何の前触れもなく、森緒ちゃんの一人演劇が始まった。



「あのな私が『私は、一緒におると楽しいの!別れやんといて!後生やから、これからも一緒におってよー!』って言ったら…

『誰も別れたいなんて、言ってない』

『え』

『嫌い、とか言われて、ショックだったんだよ』

『……ほんとにごめんな。あんたのことが嫌いなんじゃなくて、上から目線の男が嫌なんよ…
なんか子どもっぽくて、ごめん』

『いーよ。俺、まだ子どもだし。…俺も気を付けるよ。ごめん』ってさ!」

「よくわかった。ありがとう」



うふふー、と森緒ちゃんは上機嫌に笑う。

幸せそうで何よりだ。



「よくよく考えたらな、私の彼氏って、今まで何があっても『嫌い』とか『別れよう』なんて言わんかった。
最初っから、ちゃんと信じてあげやな、あかんかったんやな」

「彼氏さんも、森緒ちゃんもいい人同士やね」

「ふふっ。

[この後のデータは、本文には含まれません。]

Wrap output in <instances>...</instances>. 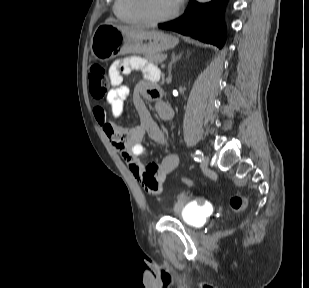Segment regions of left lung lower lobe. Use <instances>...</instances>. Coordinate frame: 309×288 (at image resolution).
I'll use <instances>...</instances> for the list:
<instances>
[{
    "instance_id": "1",
    "label": "left lung lower lobe",
    "mask_w": 309,
    "mask_h": 288,
    "mask_svg": "<svg viewBox=\"0 0 309 288\" xmlns=\"http://www.w3.org/2000/svg\"><path fill=\"white\" fill-rule=\"evenodd\" d=\"M227 0H213L200 4L189 0L186 12L180 18L158 24L161 29L172 30L201 41L223 47L226 28L223 14Z\"/></svg>"
}]
</instances>
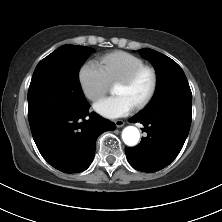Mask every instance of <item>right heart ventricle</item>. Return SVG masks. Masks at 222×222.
Masks as SVG:
<instances>
[{"mask_svg":"<svg viewBox=\"0 0 222 222\" xmlns=\"http://www.w3.org/2000/svg\"><path fill=\"white\" fill-rule=\"evenodd\" d=\"M99 64L105 71L110 83H115L143 66L144 61L133 54L115 51L100 58Z\"/></svg>","mask_w":222,"mask_h":222,"instance_id":"right-heart-ventricle-1","label":"right heart ventricle"}]
</instances>
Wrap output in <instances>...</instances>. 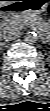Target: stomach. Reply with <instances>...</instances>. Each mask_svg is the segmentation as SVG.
Segmentation results:
<instances>
[{"mask_svg": "<svg viewBox=\"0 0 50 111\" xmlns=\"http://www.w3.org/2000/svg\"><path fill=\"white\" fill-rule=\"evenodd\" d=\"M49 5V0H24L23 9L28 13L44 12Z\"/></svg>", "mask_w": 50, "mask_h": 111, "instance_id": "obj_1", "label": "stomach"}]
</instances>
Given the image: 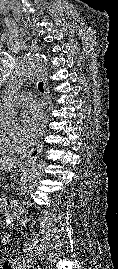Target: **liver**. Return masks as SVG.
<instances>
[{"label": "liver", "instance_id": "obj_1", "mask_svg": "<svg viewBox=\"0 0 118 269\" xmlns=\"http://www.w3.org/2000/svg\"><path fill=\"white\" fill-rule=\"evenodd\" d=\"M18 163L17 159L9 158V157H1L0 158V171L11 170Z\"/></svg>", "mask_w": 118, "mask_h": 269}]
</instances>
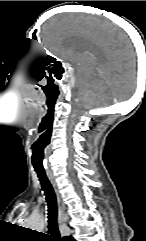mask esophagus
Returning a JSON list of instances; mask_svg holds the SVG:
<instances>
[{
    "label": "esophagus",
    "mask_w": 146,
    "mask_h": 241,
    "mask_svg": "<svg viewBox=\"0 0 146 241\" xmlns=\"http://www.w3.org/2000/svg\"><path fill=\"white\" fill-rule=\"evenodd\" d=\"M47 177L52 184V187L55 191L56 197H57V202H58V211H59V222L62 223L64 220V203L62 201V197L59 192L58 185L56 183L55 177L52 174V172H47Z\"/></svg>",
    "instance_id": "obj_1"
}]
</instances>
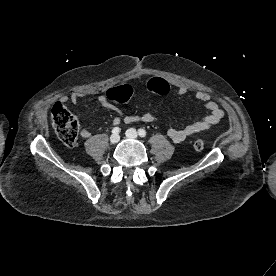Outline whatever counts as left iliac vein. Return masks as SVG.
I'll use <instances>...</instances> for the list:
<instances>
[{"instance_id":"left-iliac-vein-1","label":"left iliac vein","mask_w":276,"mask_h":276,"mask_svg":"<svg viewBox=\"0 0 276 276\" xmlns=\"http://www.w3.org/2000/svg\"><path fill=\"white\" fill-rule=\"evenodd\" d=\"M126 136L130 139H137L138 138V133L135 129L130 128L126 131Z\"/></svg>"}]
</instances>
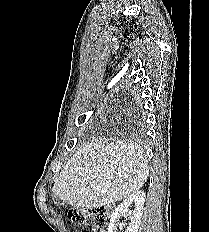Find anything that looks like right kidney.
<instances>
[{"mask_svg": "<svg viewBox=\"0 0 209 232\" xmlns=\"http://www.w3.org/2000/svg\"><path fill=\"white\" fill-rule=\"evenodd\" d=\"M144 202L145 193L141 190H137L128 196L125 200H123V202L118 205V207L112 213L107 232H117V226L119 225L118 221L121 217L130 218V223L126 229V232H138L143 213ZM132 205H134V210L130 211L129 207Z\"/></svg>", "mask_w": 209, "mask_h": 232, "instance_id": "right-kidney-1", "label": "right kidney"}]
</instances>
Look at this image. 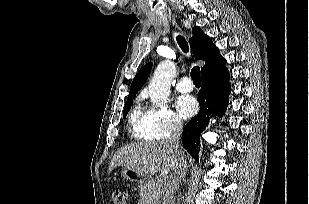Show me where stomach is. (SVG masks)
<instances>
[{"instance_id":"stomach-1","label":"stomach","mask_w":309,"mask_h":204,"mask_svg":"<svg viewBox=\"0 0 309 204\" xmlns=\"http://www.w3.org/2000/svg\"><path fill=\"white\" fill-rule=\"evenodd\" d=\"M121 175L123 176L125 180L135 182L140 185H144L146 182H148L151 179L150 175L140 173L136 170H133L127 167L122 168Z\"/></svg>"}]
</instances>
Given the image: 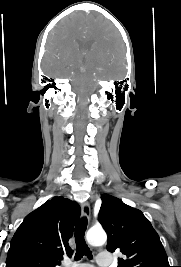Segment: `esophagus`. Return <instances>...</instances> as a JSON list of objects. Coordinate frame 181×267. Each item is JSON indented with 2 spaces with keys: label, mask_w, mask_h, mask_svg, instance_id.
<instances>
[{
  "label": "esophagus",
  "mask_w": 181,
  "mask_h": 267,
  "mask_svg": "<svg viewBox=\"0 0 181 267\" xmlns=\"http://www.w3.org/2000/svg\"><path fill=\"white\" fill-rule=\"evenodd\" d=\"M81 210H82L83 216L89 220L91 217V209H90L89 203L88 202L83 203Z\"/></svg>",
  "instance_id": "obj_1"
}]
</instances>
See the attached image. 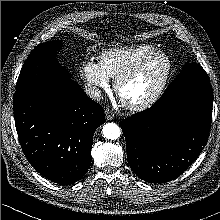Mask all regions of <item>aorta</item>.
Here are the masks:
<instances>
[{"label":"aorta","instance_id":"1","mask_svg":"<svg viewBox=\"0 0 220 220\" xmlns=\"http://www.w3.org/2000/svg\"><path fill=\"white\" fill-rule=\"evenodd\" d=\"M103 135L106 139L116 140L120 137L121 131L117 124L107 123L103 126Z\"/></svg>","mask_w":220,"mask_h":220}]
</instances>
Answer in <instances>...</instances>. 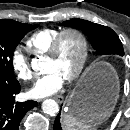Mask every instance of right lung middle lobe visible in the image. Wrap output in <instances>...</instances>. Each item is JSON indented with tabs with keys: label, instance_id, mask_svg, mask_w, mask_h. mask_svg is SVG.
Segmentation results:
<instances>
[{
	"label": "right lung middle lobe",
	"instance_id": "1",
	"mask_svg": "<svg viewBox=\"0 0 130 130\" xmlns=\"http://www.w3.org/2000/svg\"><path fill=\"white\" fill-rule=\"evenodd\" d=\"M37 25L0 22V76L17 80L13 71V52L21 39Z\"/></svg>",
	"mask_w": 130,
	"mask_h": 130
}]
</instances>
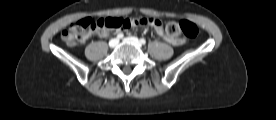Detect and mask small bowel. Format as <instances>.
I'll return each mask as SVG.
<instances>
[{
  "label": "small bowel",
  "mask_w": 276,
  "mask_h": 120,
  "mask_svg": "<svg viewBox=\"0 0 276 120\" xmlns=\"http://www.w3.org/2000/svg\"><path fill=\"white\" fill-rule=\"evenodd\" d=\"M152 27L154 28V30L156 31V33L162 37L167 43H170L174 46H178V45H182L184 43V39L181 38V37H172V36H169L164 28H163V25L161 23L160 20H155L152 24ZM97 33L98 35L102 36V37H106L108 35V31H101V32H95ZM92 35V33L86 35L84 37L83 40H81L82 42L86 41L90 36Z\"/></svg>",
  "instance_id": "small-bowel-1"
}]
</instances>
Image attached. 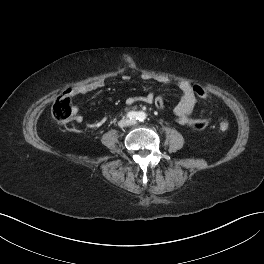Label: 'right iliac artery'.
<instances>
[{"mask_svg": "<svg viewBox=\"0 0 264 264\" xmlns=\"http://www.w3.org/2000/svg\"><path fill=\"white\" fill-rule=\"evenodd\" d=\"M127 118L132 119V120H137L138 119V113L135 111L128 112Z\"/></svg>", "mask_w": 264, "mask_h": 264, "instance_id": "82829eb1", "label": "right iliac artery"}]
</instances>
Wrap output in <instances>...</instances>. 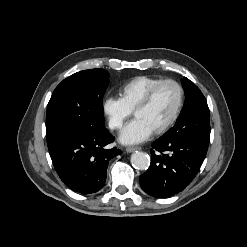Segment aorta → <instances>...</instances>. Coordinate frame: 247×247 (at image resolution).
Returning a JSON list of instances; mask_svg holds the SVG:
<instances>
[{"mask_svg":"<svg viewBox=\"0 0 247 247\" xmlns=\"http://www.w3.org/2000/svg\"><path fill=\"white\" fill-rule=\"evenodd\" d=\"M131 163L138 170H146L150 166V157L144 152H135L131 155Z\"/></svg>","mask_w":247,"mask_h":247,"instance_id":"aorta-1","label":"aorta"}]
</instances>
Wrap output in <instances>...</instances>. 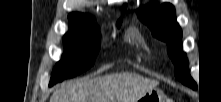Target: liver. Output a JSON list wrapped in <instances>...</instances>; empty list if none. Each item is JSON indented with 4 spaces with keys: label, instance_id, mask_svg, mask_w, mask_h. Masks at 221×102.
<instances>
[{
    "label": "liver",
    "instance_id": "6515ba94",
    "mask_svg": "<svg viewBox=\"0 0 221 102\" xmlns=\"http://www.w3.org/2000/svg\"><path fill=\"white\" fill-rule=\"evenodd\" d=\"M158 82L132 73H115L68 82L57 89L50 102H136Z\"/></svg>",
    "mask_w": 221,
    "mask_h": 102
}]
</instances>
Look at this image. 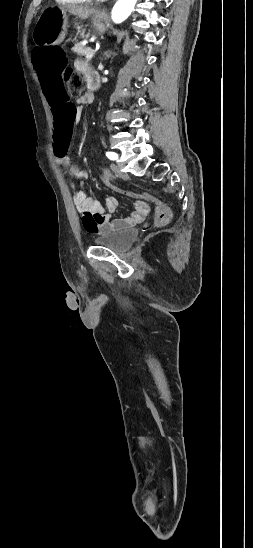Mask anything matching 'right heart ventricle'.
Returning a JSON list of instances; mask_svg holds the SVG:
<instances>
[{
  "mask_svg": "<svg viewBox=\"0 0 253 548\" xmlns=\"http://www.w3.org/2000/svg\"><path fill=\"white\" fill-rule=\"evenodd\" d=\"M55 1L61 5H75V4L87 3L90 0H55Z\"/></svg>",
  "mask_w": 253,
  "mask_h": 548,
  "instance_id": "right-heart-ventricle-1",
  "label": "right heart ventricle"
}]
</instances>
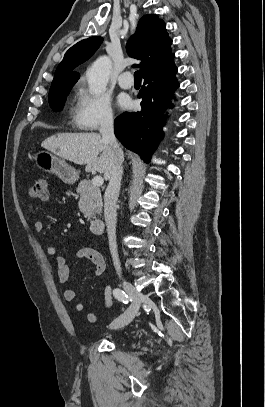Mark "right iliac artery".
<instances>
[{
	"label": "right iliac artery",
	"mask_w": 265,
	"mask_h": 407,
	"mask_svg": "<svg viewBox=\"0 0 265 407\" xmlns=\"http://www.w3.org/2000/svg\"><path fill=\"white\" fill-rule=\"evenodd\" d=\"M113 295L117 300L125 304L128 303V295L123 290L116 288L113 290Z\"/></svg>",
	"instance_id": "1"
}]
</instances>
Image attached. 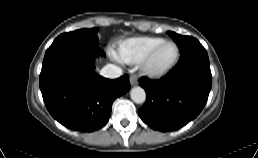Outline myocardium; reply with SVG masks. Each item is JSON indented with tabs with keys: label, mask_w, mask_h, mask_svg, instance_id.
<instances>
[{
	"label": "myocardium",
	"mask_w": 258,
	"mask_h": 158,
	"mask_svg": "<svg viewBox=\"0 0 258 158\" xmlns=\"http://www.w3.org/2000/svg\"><path fill=\"white\" fill-rule=\"evenodd\" d=\"M164 44H172L175 47L176 54L174 59L165 67L159 69V70H154L150 67V62L152 58L154 57L155 53L157 50ZM180 58V51L177 46V44L171 40H163L161 41L158 45H156L143 59L141 62V71L144 75L148 76L149 78L153 79H159L164 77L166 74H168L178 63Z\"/></svg>",
	"instance_id": "myocardium-1"
}]
</instances>
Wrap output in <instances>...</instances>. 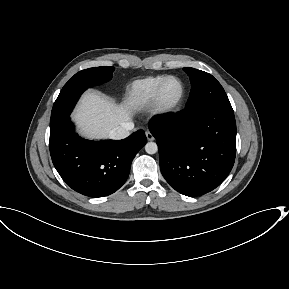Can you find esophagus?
Masks as SVG:
<instances>
[{"instance_id":"34e87169","label":"esophagus","mask_w":289,"mask_h":289,"mask_svg":"<svg viewBox=\"0 0 289 289\" xmlns=\"http://www.w3.org/2000/svg\"><path fill=\"white\" fill-rule=\"evenodd\" d=\"M145 135H146L147 140H149V141H153L154 140V136L152 135L151 132L146 131Z\"/></svg>"}]
</instances>
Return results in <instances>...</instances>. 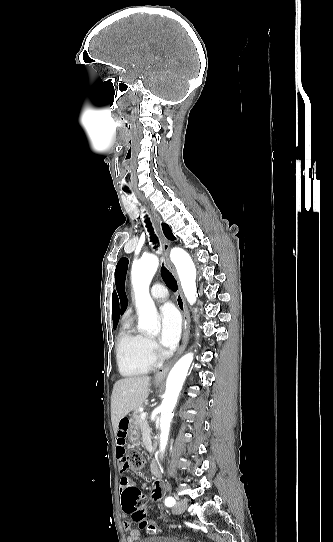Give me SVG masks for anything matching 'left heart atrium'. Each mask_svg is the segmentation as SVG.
Returning a JSON list of instances; mask_svg holds the SVG:
<instances>
[{"mask_svg": "<svg viewBox=\"0 0 333 542\" xmlns=\"http://www.w3.org/2000/svg\"><path fill=\"white\" fill-rule=\"evenodd\" d=\"M161 320L160 346L165 352H172L177 345L181 332L179 313L173 305H164L161 309Z\"/></svg>", "mask_w": 333, "mask_h": 542, "instance_id": "left-heart-atrium-1", "label": "left heart atrium"}]
</instances>
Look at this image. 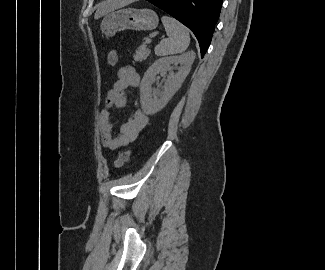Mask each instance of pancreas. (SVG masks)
Here are the masks:
<instances>
[{
    "instance_id": "1",
    "label": "pancreas",
    "mask_w": 325,
    "mask_h": 270,
    "mask_svg": "<svg viewBox=\"0 0 325 270\" xmlns=\"http://www.w3.org/2000/svg\"><path fill=\"white\" fill-rule=\"evenodd\" d=\"M150 54V50L146 47V45H141L134 54L135 61L145 60Z\"/></svg>"
}]
</instances>
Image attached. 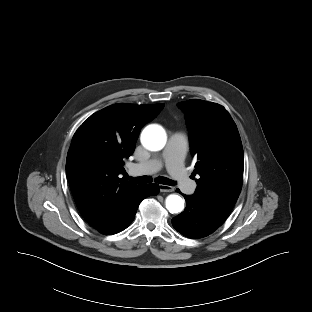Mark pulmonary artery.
<instances>
[{"mask_svg":"<svg viewBox=\"0 0 312 312\" xmlns=\"http://www.w3.org/2000/svg\"><path fill=\"white\" fill-rule=\"evenodd\" d=\"M187 146L186 137L181 133H174L169 137L161 158L136 164L133 168L142 173H149L156 172L165 165L179 187L184 192L191 193L194 190V182L189 178L183 166Z\"/></svg>","mask_w":312,"mask_h":312,"instance_id":"e3ab8cb5","label":"pulmonary artery"}]
</instances>
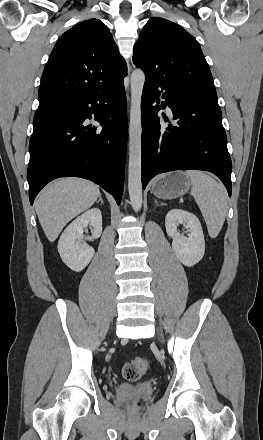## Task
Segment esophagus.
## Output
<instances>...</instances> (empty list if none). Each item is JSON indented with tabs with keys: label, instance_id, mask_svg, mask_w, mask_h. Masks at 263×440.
Instances as JSON below:
<instances>
[{
	"label": "esophagus",
	"instance_id": "34e87169",
	"mask_svg": "<svg viewBox=\"0 0 263 440\" xmlns=\"http://www.w3.org/2000/svg\"><path fill=\"white\" fill-rule=\"evenodd\" d=\"M130 74V65H128V76Z\"/></svg>",
	"mask_w": 263,
	"mask_h": 440
}]
</instances>
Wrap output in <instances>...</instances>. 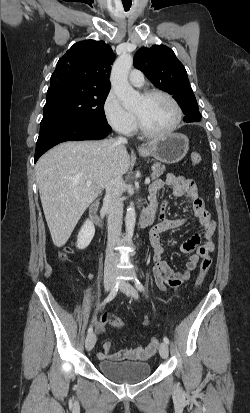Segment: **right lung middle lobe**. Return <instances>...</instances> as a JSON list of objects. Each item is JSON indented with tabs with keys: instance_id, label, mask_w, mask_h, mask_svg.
Listing matches in <instances>:
<instances>
[{
	"instance_id": "1",
	"label": "right lung middle lobe",
	"mask_w": 250,
	"mask_h": 413,
	"mask_svg": "<svg viewBox=\"0 0 250 413\" xmlns=\"http://www.w3.org/2000/svg\"><path fill=\"white\" fill-rule=\"evenodd\" d=\"M109 90L63 85L47 92L40 133L68 122L107 123L104 103Z\"/></svg>"
}]
</instances>
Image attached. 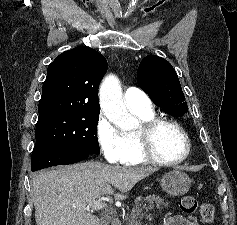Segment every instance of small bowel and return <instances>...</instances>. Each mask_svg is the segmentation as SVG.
Wrapping results in <instances>:
<instances>
[{"instance_id": "small-bowel-1", "label": "small bowel", "mask_w": 237, "mask_h": 225, "mask_svg": "<svg viewBox=\"0 0 237 225\" xmlns=\"http://www.w3.org/2000/svg\"><path fill=\"white\" fill-rule=\"evenodd\" d=\"M164 225H200L199 222L192 218H187L181 215L168 217Z\"/></svg>"}]
</instances>
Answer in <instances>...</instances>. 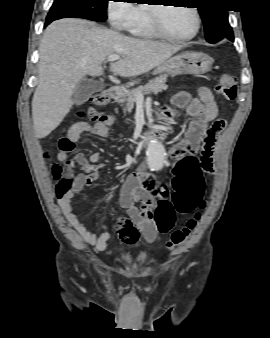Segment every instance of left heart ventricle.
<instances>
[{
  "mask_svg": "<svg viewBox=\"0 0 270 338\" xmlns=\"http://www.w3.org/2000/svg\"><path fill=\"white\" fill-rule=\"evenodd\" d=\"M162 25L174 36H188L195 30L196 17L188 7L170 6L160 10Z\"/></svg>",
  "mask_w": 270,
  "mask_h": 338,
  "instance_id": "1",
  "label": "left heart ventricle"
}]
</instances>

ありがとう。でも、華もいい子やで。
ちゃんと華に言われた通り、後悔しとった気持ち、ぶつけてきたよ。やから、元に戻れた」



そう言ってくれた森緒ちゃんの表情を眺めた後、よく冷えたウーロンハイのグラスを手に触れ、見つめた。

自分まで、心が満たされた。

何よりも、相変わらず饒舌なのが、彼女がすこぶるご機嫌な証拠である。